Kermit DeKoven Johnson (born February 22, 1952) is an American former professional football player who was a running back for the San Francisco 49ers of the National Football League (NFL). He played college football for the UCLA Bruins and was a consensus All-American in 1973. He also played for the Southern California Sun of the World Football League (WFL).

==Early life==
Kermit DeKoven Johnson was born on February 22, 1952, in Los Angeles, California. He attended Blair High School in his hometown of Pasadena, California. His Pasadena Sports Hall of Fame profile states that "In 1969, Kermit Johnson was a member and leader of arguably the best high school football team ever assembled in Pasadena - Blair High School's 1969 football team." Johnson helped Blair High beat the No. 1 ranked team in California, Bishop Amat Memorial High School, for the CIF title.

==College career==
Johnson played college football for the UCLA Bruins of the University of California, Los Angeles. He was a three-year letterman for the Bruins from 1971 to 1973. He rushed 80 times for 414 yards and two touchdowns in 1971, 140	times for 952 yards and seven touchdowns in 1972, and 150 times for 1,129 yards and 16 touchdowns in 1973. He led the Pacific-8 Conference in both rushing yards and rushing touchdowns during the 1973 season and was named a consensus All-American. Johnson also caught four passes for 47 yards during his college career.

==Professional career==
Johnson was selected by the San Francisco 49ers of the National Football League (NFL) in the seventh round, with the 166th overall pick, of the 1974 NFL draft and by the Southern California Sun of the World Football League (WFL) in the second round, with the 18th overall pick, of the 1974 WFL draft. He signed with the Sun on January 28, 1974. He played in 19 games for the Sun during the 1974 WFL season, rushing 249 times for 1,008 yards and six touchdowns while also catching 44 passes for 393 yards and one touchdown. The Sun finished the season with a 13–7 record. However, Johnson did not play in the team's playoff game, a 32–14 loss to The Hawaiians, after the Sun failed to pay him on time. Johnson's agent stated "We had a specific clause over and above the contract that says if payment is delinquent, we have the right to declare the players free agents."

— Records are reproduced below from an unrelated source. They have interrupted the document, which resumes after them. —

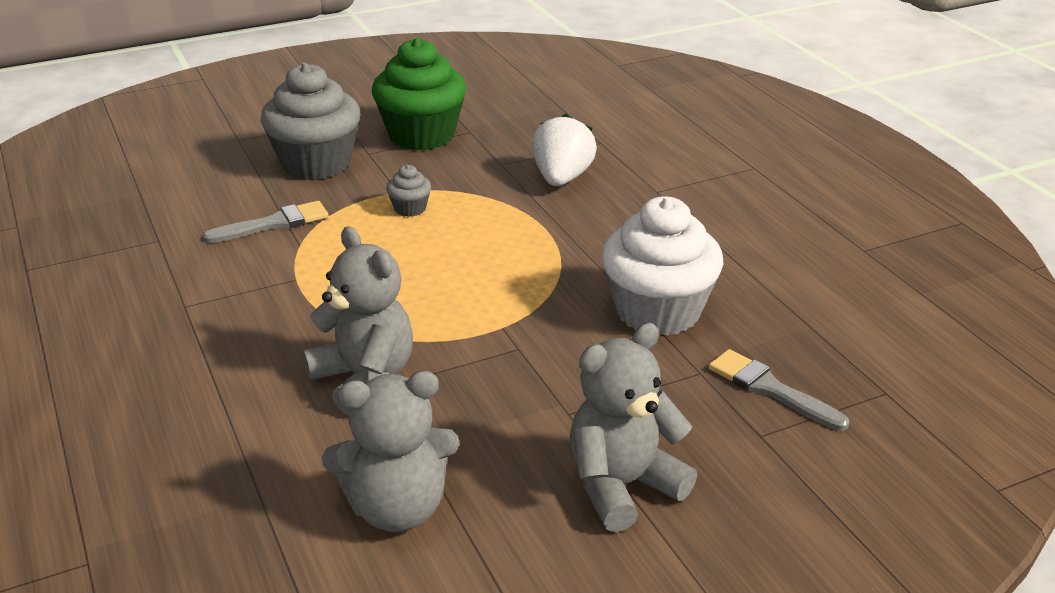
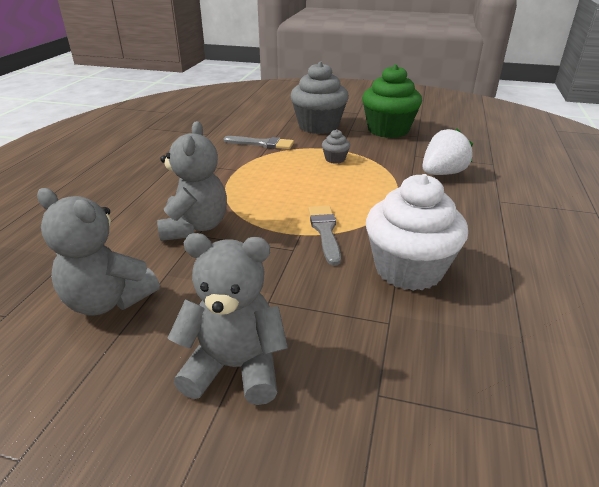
camera: 40 degrees right, 0 degrees up
(770, 389) = (429, 364): grey brush -> grey brush (325, 231)

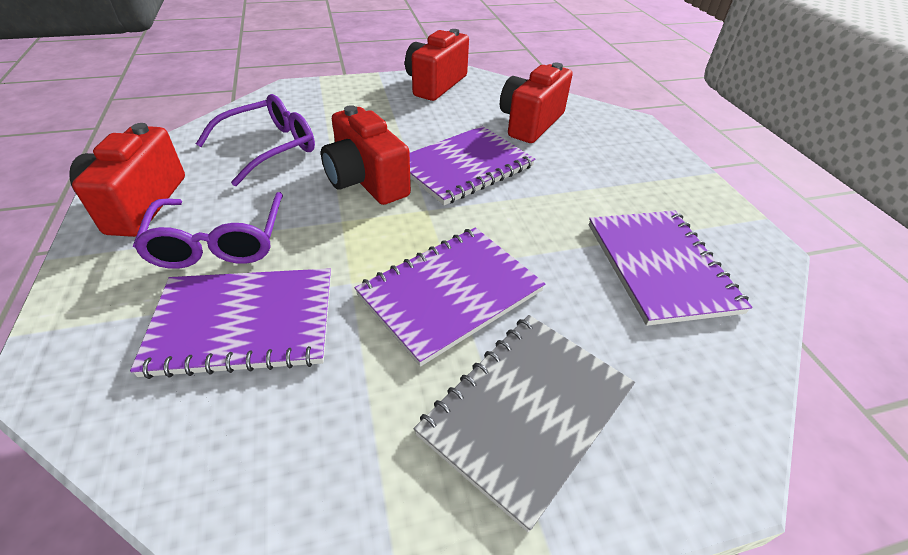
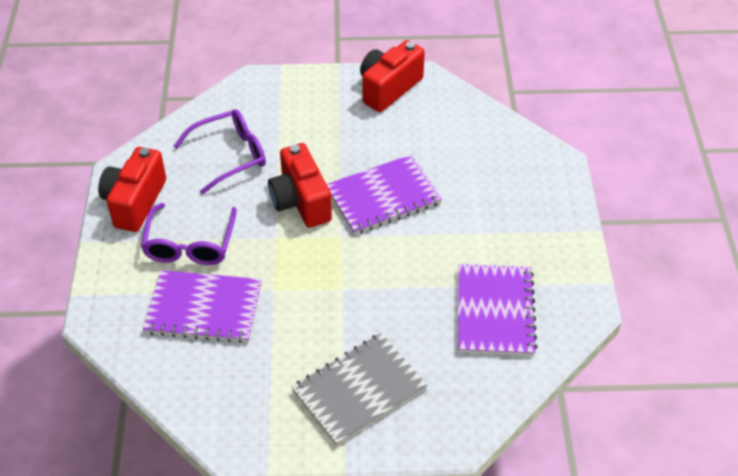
camera: 15 degrees right, 5 degrees up
(450, 293) = (337, 308): purple notebook -> none
(530, 123) = (460, 151): red camera -> none

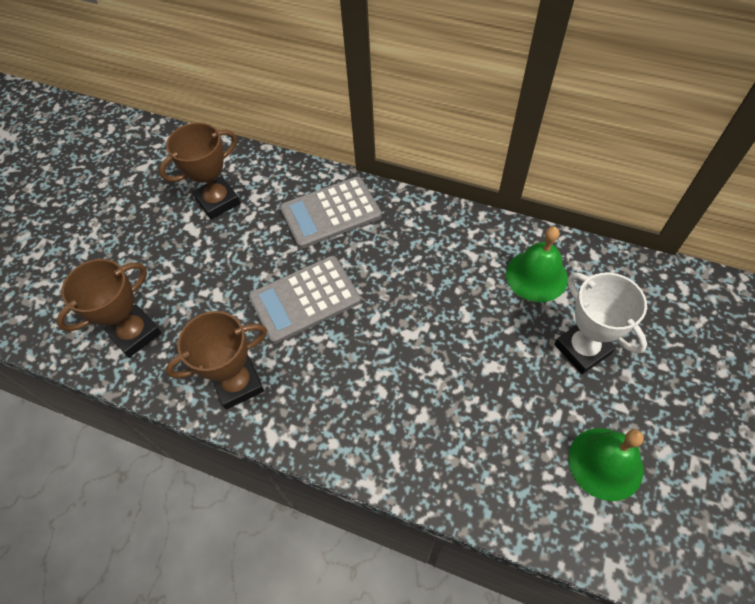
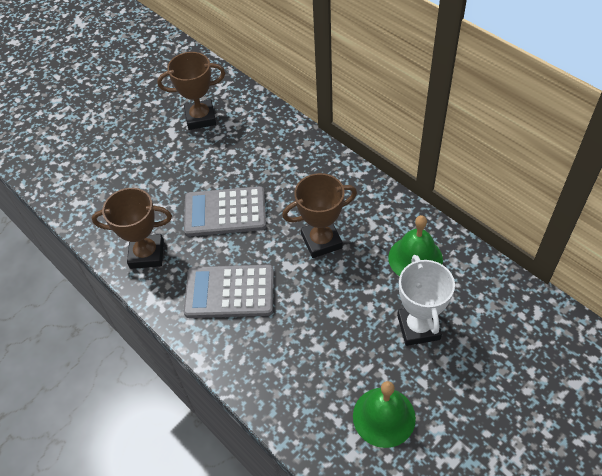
camera: 25 degrees right, 5 degrees down
(135, 333) = (96, 194): brown trophy -> brown trophy (321, 241)
(330, 213) = (279, 154): grey calculator -> grey calculator (229, 292)

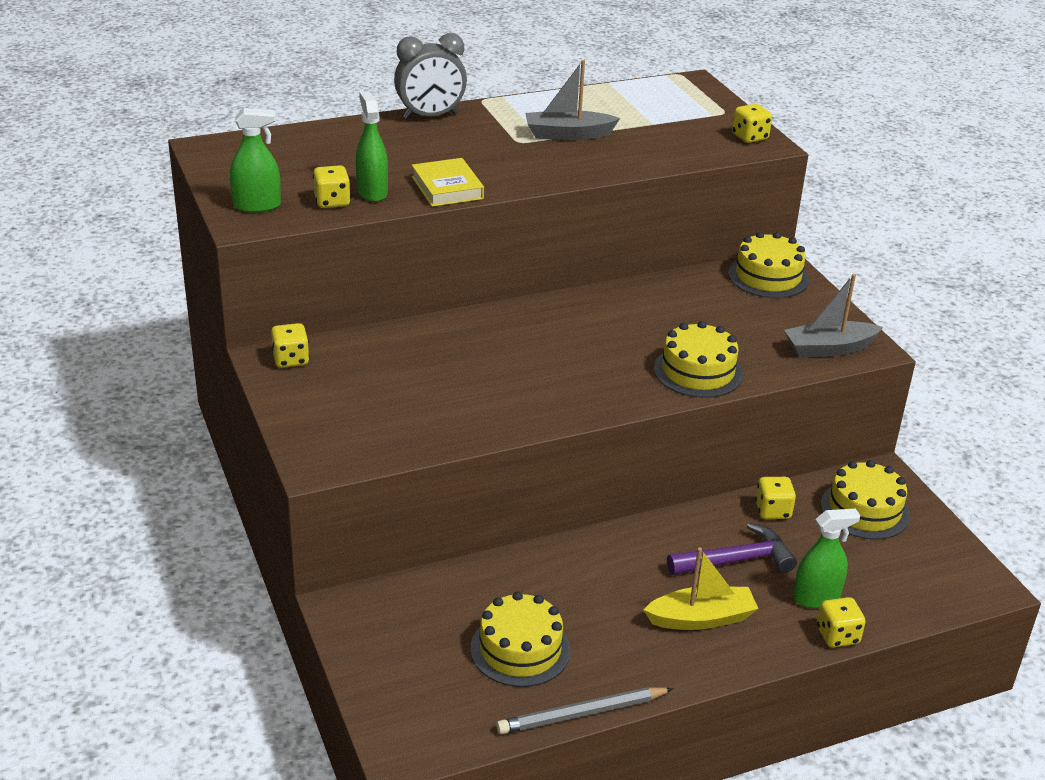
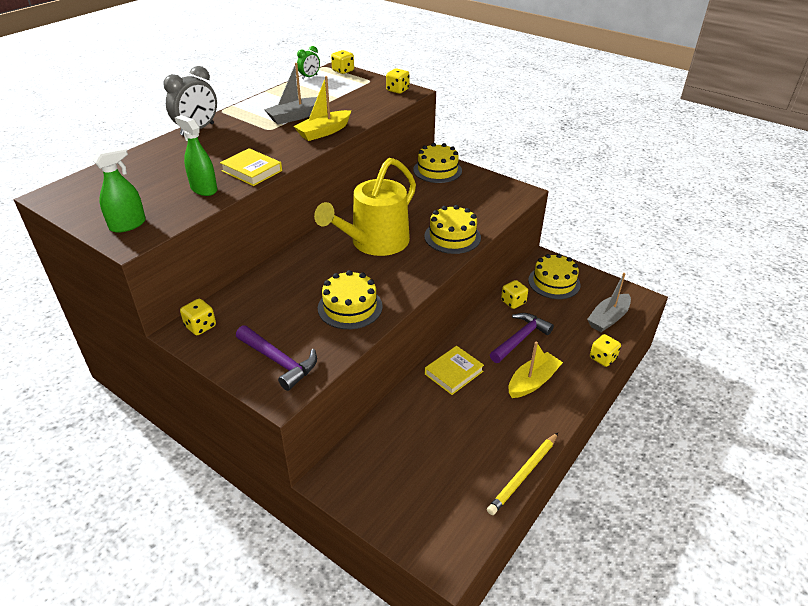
camera: 30 degrees left, 5 degrees up
(332, 202) = (181, 204): yellow dice -> yellow dice (343, 71)
(343, 430) = (279, 361): none -> purple hammer
(520, 649) = (456, 451): yellow cake -> yellow cake (350, 307)
(582, 714) = (523, 475): grey pencil -> yellow pencil
(584, 341) = (375, 242): none -> yellow watering can
(585, 166) = (324, 132): none -> yellow boat
(601, 561) = (454, 373): none -> yellow book
(643, 84) = (309, 77): none -> green clock
(816, 597) = (574, 341): green spray bottle -> none
(829, 348) = (504, 199): grey boat -> grey boat (608, 318)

Johnson signed with the 49ers on June 9, 1975. He played in 11 games for the 49ers during the 1975 season, recording four carries for 25 yards and six kick returns for 135 yards. He appeared in 11 games, starting one, in 1976, totaling 32 rushing attempts for 99 yards and one touchdown, one reception for 11 yards, and four kick returns for 114 yards. Johnson was released on September 13, 1977, before the start of the 1977 season.

==Personal life==
Johnson later worked as an official for the Pasadena Fire Department.